A recent article by business columnist Eduardo Porter in the “New York Times” was titled “Americanized Labor Policy Is Spreading in Europe.”
This is what the “Americanization of labor policy” means:
“In 2008, 1.9 million Portuguese workers in the private sector were covered by collective bargaining agreements. Last year, the number was down to 300,000.
“Spain has eased restrictions on collective layoffs and unfair dismissal, and softened limits on extending temporary work, allowing workers to be kept on fixed-term contracts for up to four years. Ireland and Portugal have frozen the minimum wage, while Greece has cut it by nearly a fourth. This is what is known in Europe as “internal devaluation.”
“Tethered to the euro and thus unable to devalue their currency to help make their goods less expensive in export markets, many European countries — especially those along the Continent’s southern rim that have been hammered by the financial crisis — have been furiously dismantling workplace protections in a bid to reduce the cost of labor.”
Cutting back on workplace protections is sure to increase income inequality while shrinking the middle class.
Porter writes that “These policy moves are radically changing the nature of Europe’s society.”
“The speed of change has certainly been very fast,” said Raymond Torres, the chief economist of the International Labor Organization in Geneva. “As far as I can tell, these are the most significant changes since World War II.”
“While most of the debate over Europe’s response to the financial crisis has focused on the budget austerity enveloping the Continent, the comparatively unheralded erosion of worker protection is likely to have at least as big and lasting an impact on Europe’s social contract.
“It has a disastrous effect on social cohesion and a tremendous effect on inequality,” argued Jean-Paul Fitoussi, an economics professor at the Institut d’Études Politiques de Paris. “Well-being has fallen all across Europe. One symptom is the rise of extremist political parties.”
“Europe’s strategy offers a test of the role played by labor market institutions — from unions to the minimum wage — in moderating the soaring income inequality that has become one of the hallmarks of our era.
“Inequality across much of Europe has widened, but it is still quite modest when compared with the vast income gap in the United States.

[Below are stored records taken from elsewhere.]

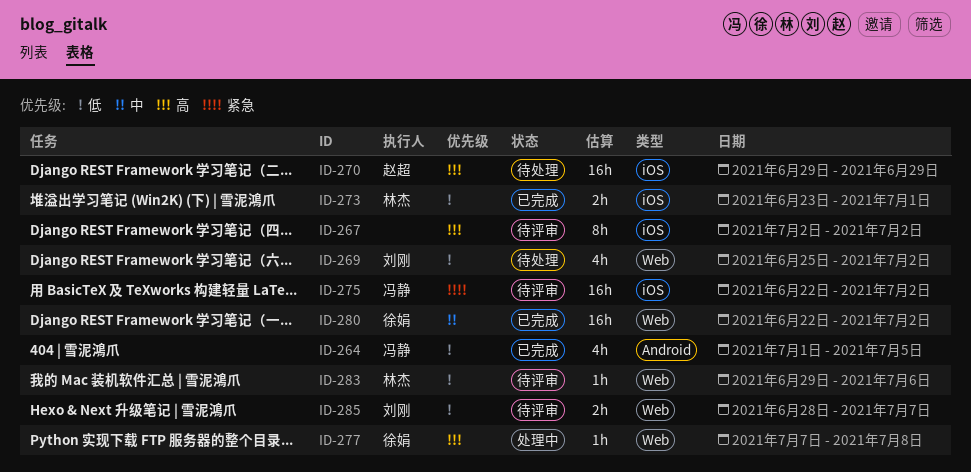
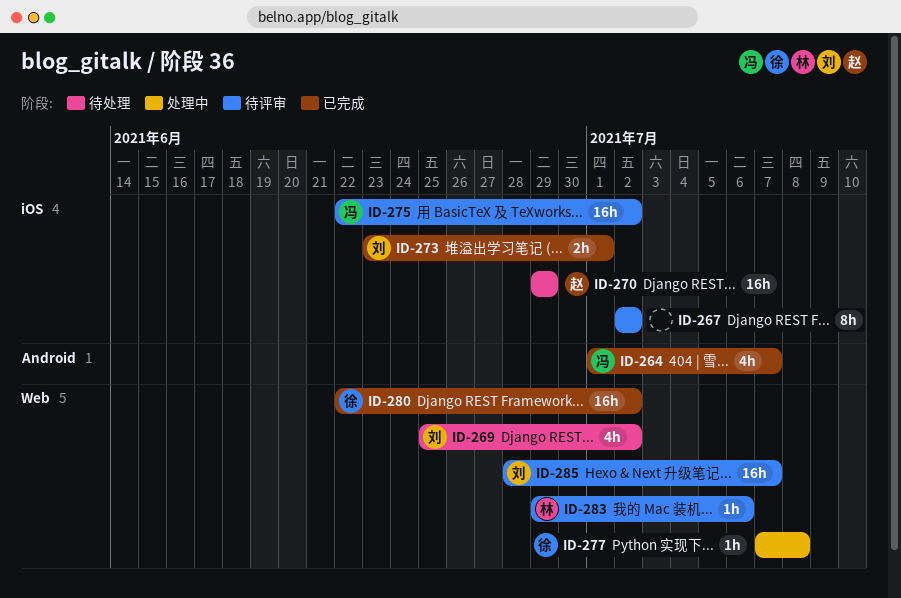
ID-264, due: Jul 5 -> Jul 7
ID-273, owner: 林杰 -> 刘刚
ID-285, estimate: 2h -> 16h

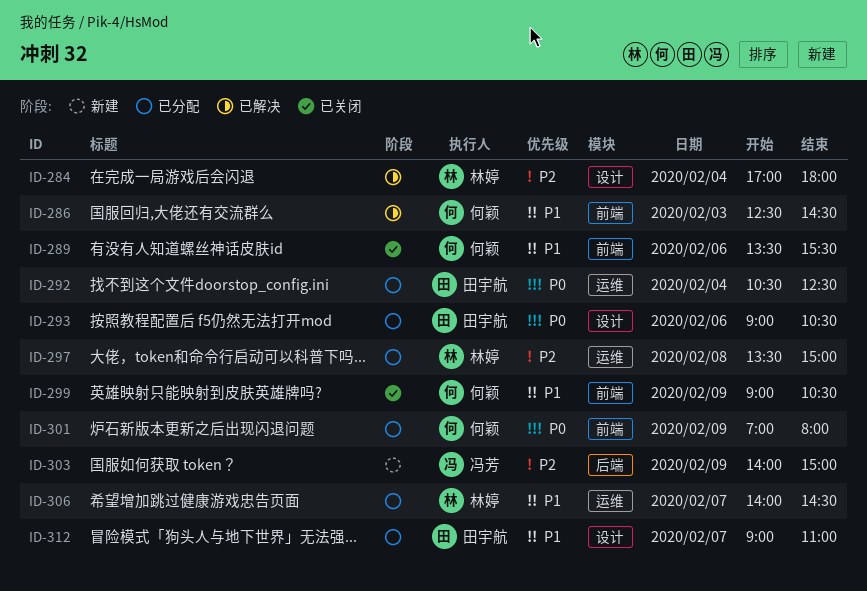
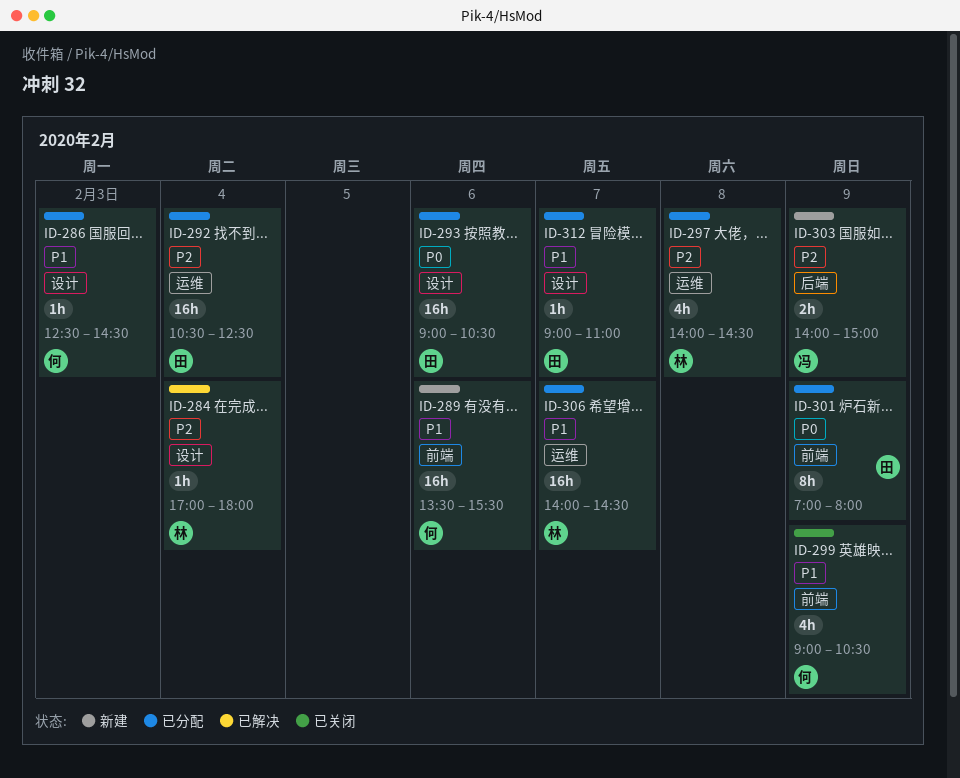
ID-286, status: 已解决 -> 已分配
ID-286, label: 前端 -> 设计
ID-289, status: 已关闭 -> 新建
ID-292, priority: P0 -> P2
ID-297, begins: 13:30 -> 14:00
ID-297, ends: 15:00 -> 14:30
ID-301, owner: 何颖 -> 田宇航

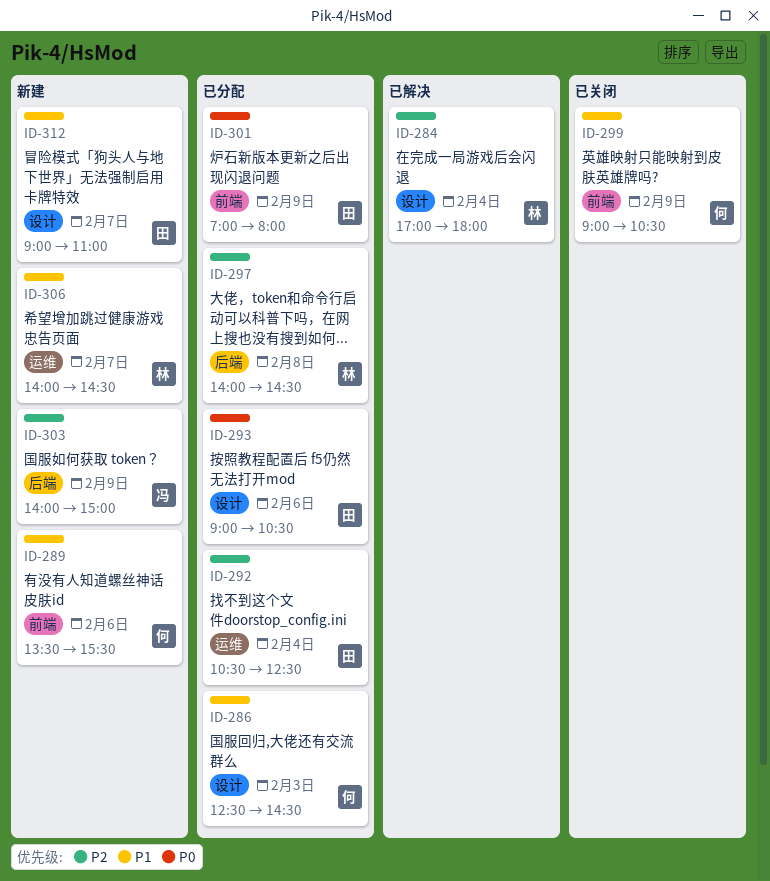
ID-297, label: 运维 -> 后端
ID-306, status: 已分配 -> 新建
ID-312, status: 已分配 -> 新建

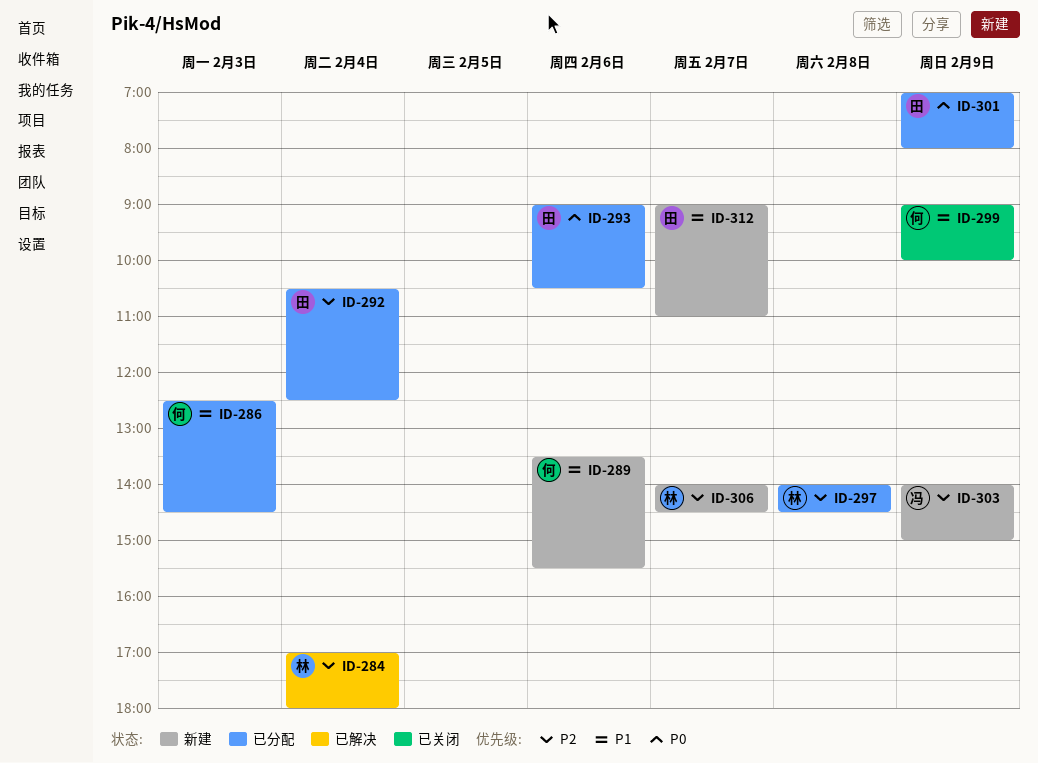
ID-299, ends: 10:30 -> 10:00
ID-306, priority: P1 -> P2

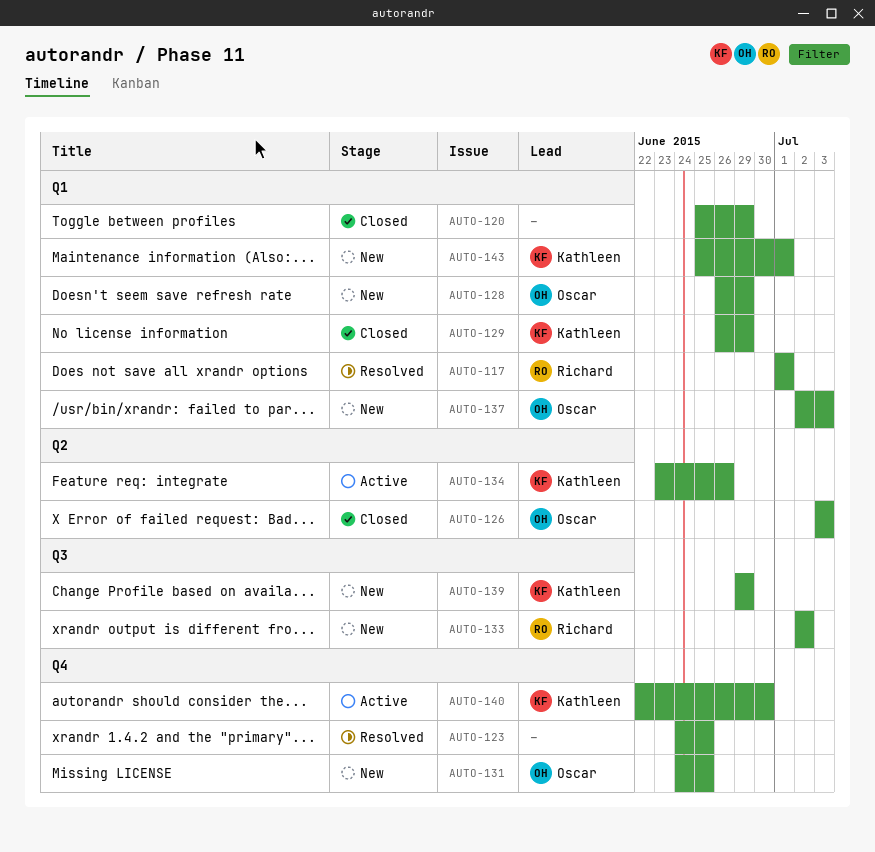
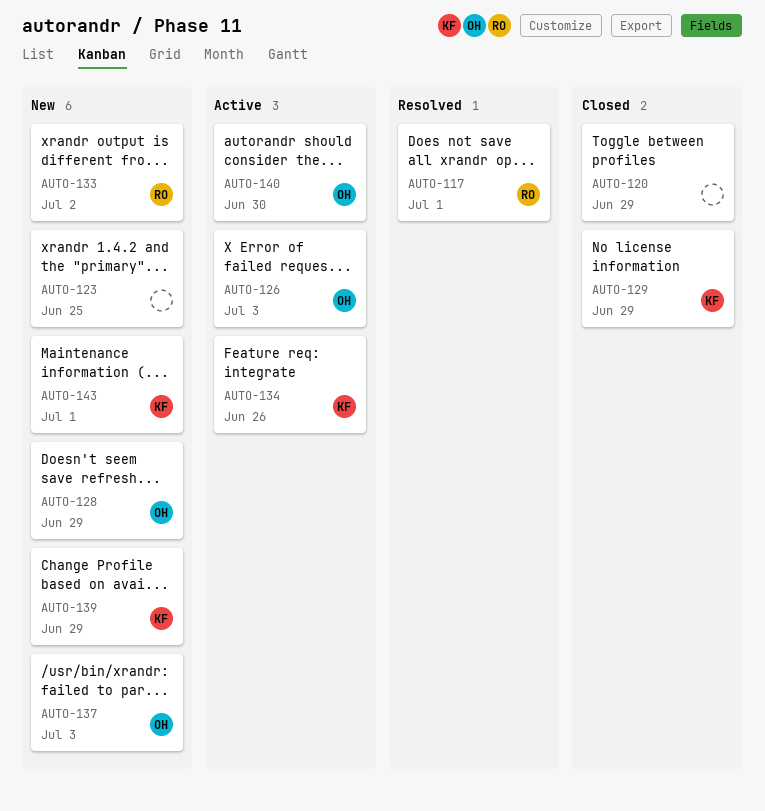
AUTO-123, status: Resolved -> New
AUTO-126, status: Closed -> Active
AUTO-131: present -> none
AUTO-140, owner: Kathleen -> Oscar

“The question is whether relative equity can hold as workplace institutions that for decades protected European employees’ standard of living give way to a more lightly regulated, American-style approach, where the government hardly interferes in the job market and organized labor has little say.”
This is a model that will ill-serve Europe and which should shame our political and economic leaders. Translated, it means that the rich get richer, the middle class shrinks, and the poor feel hopeless.
The 1% say that charter schools and Teach for America will close the gap that their policies created. They know it isn’t true, but it changes the subject enough to allow them to keep enlarging their share of the pie.